In 1948, Bela Rozenszajn died in an automobile accident. After briefly living with an uncle, Maria was adopted by Alicja Dworzecka and Arkadiusz Dworzecki, who were Polish Jews. It was from this adoption that she obtained the surname Dworzecka that she would use in her professional career as a physicist.

==Education and career==
Dworzecka was educated in physics in Poland, also traveling to India to study in 1967, but being recalled to Poland after the outbreak of the Six-Day War. She earned a master's degree in physics in 1964 and completed her Ph.D. in 1969, both at the University of Warsaw, where she became a junior faculty member in 1964. Meanwhile, anti-semitic violence had again flared up in Poland, triggered by the 1968 Polish political crisis, and she was asked to leave Poland because of her Jewish identity. The Bialowarczuks offered to shelter Dworzecka and her adopted parents, but instead she chose to emigrate to the US, leaving Alicja Dworzecka and Arkadiusz Dworzecki in Poland. To do so, she traveled to Israel as a tourist, stopping in Vienna on her return trip, where she obtained a refugee visa to the US.

In the US, Dworzecka worked as a researcher at Michigan State University from 1970 to 1972 before obtaining a faculty position as an assistant professor of physics at the University of Massachusetts Amherst in 1972. She moved to the University of Maryland, College Park in 1974. Dworzecka became an associate professor of physics at George Mason University in 1982, and was promoted to full professor in 1987. She chaired the Physics & Astronomy Department from 1999 to 2006, and from 2006 to 2011 was Senior Associate Dean for Special Projects in the George Mason College of Science.

After Dworzecka retired from George Mason as a professor emerita, she served as a volunteer for the United States Holocaust Memorial Museum.

==Simulation software==
In the 1990s, Dworzecka became one of the three directors of the Consortium for Upper-Level Physics Software, a multi-institution team of 30 physicists that developed physics simulation software for upper-division undergraduate physics instruction.

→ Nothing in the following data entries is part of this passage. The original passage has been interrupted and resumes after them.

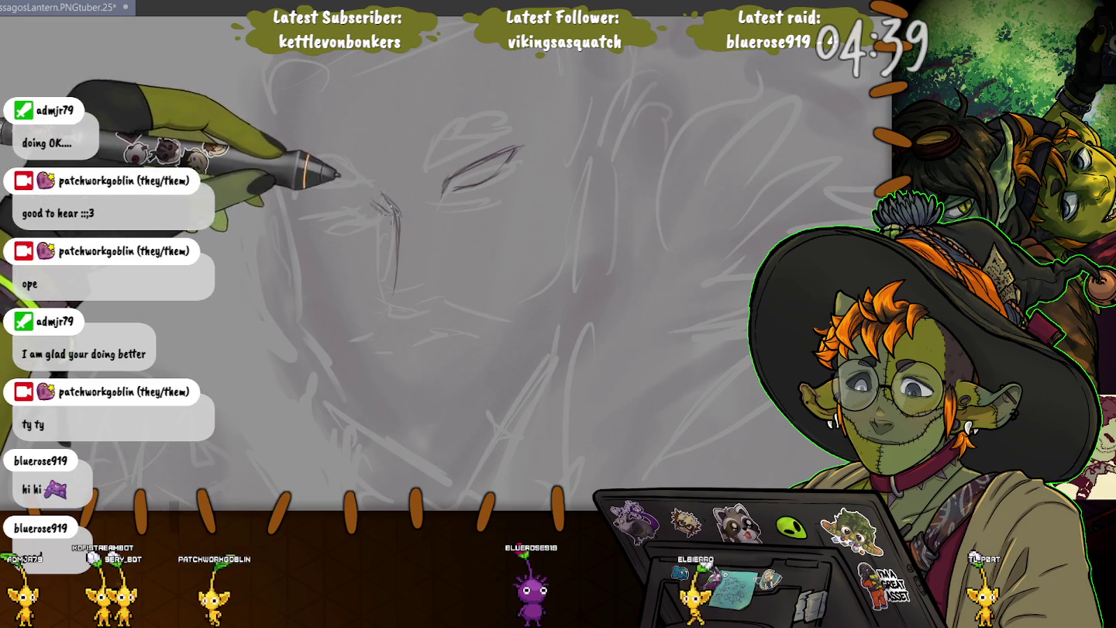
mouse_move(343, 203)
mouse_down()
mouse_move(386, 211)
mouse_move(311, 213)
mouse_up()
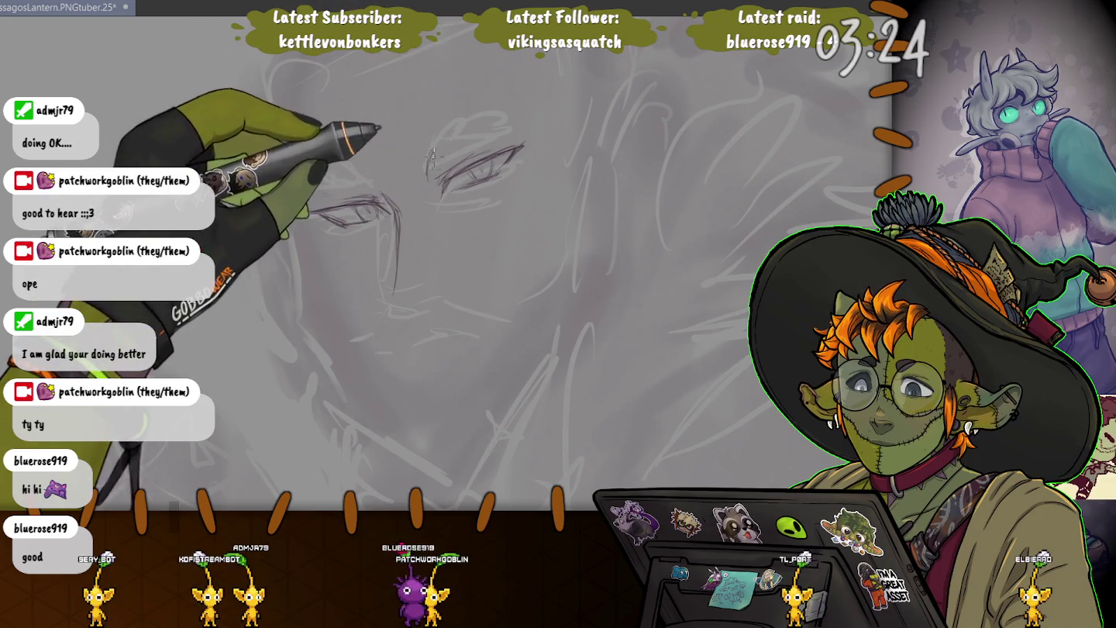
Add lash and brow strokes sweeping up above the right eye
drag(535, 107, 462, 139)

Dworzecka was the co-author of the book Modern Physics Simulations (John Wiley & Sons, 1995).

==Recognition==
In 1996, Dworzecka was named a Fellow of the American Physical Society (APS), after a nomination from the APS Division of Computational Physics, "for co-directing the Consortium of Upper Level Physics Software (CUPS) and co-editing accompanying instructional material for upper level physics classes."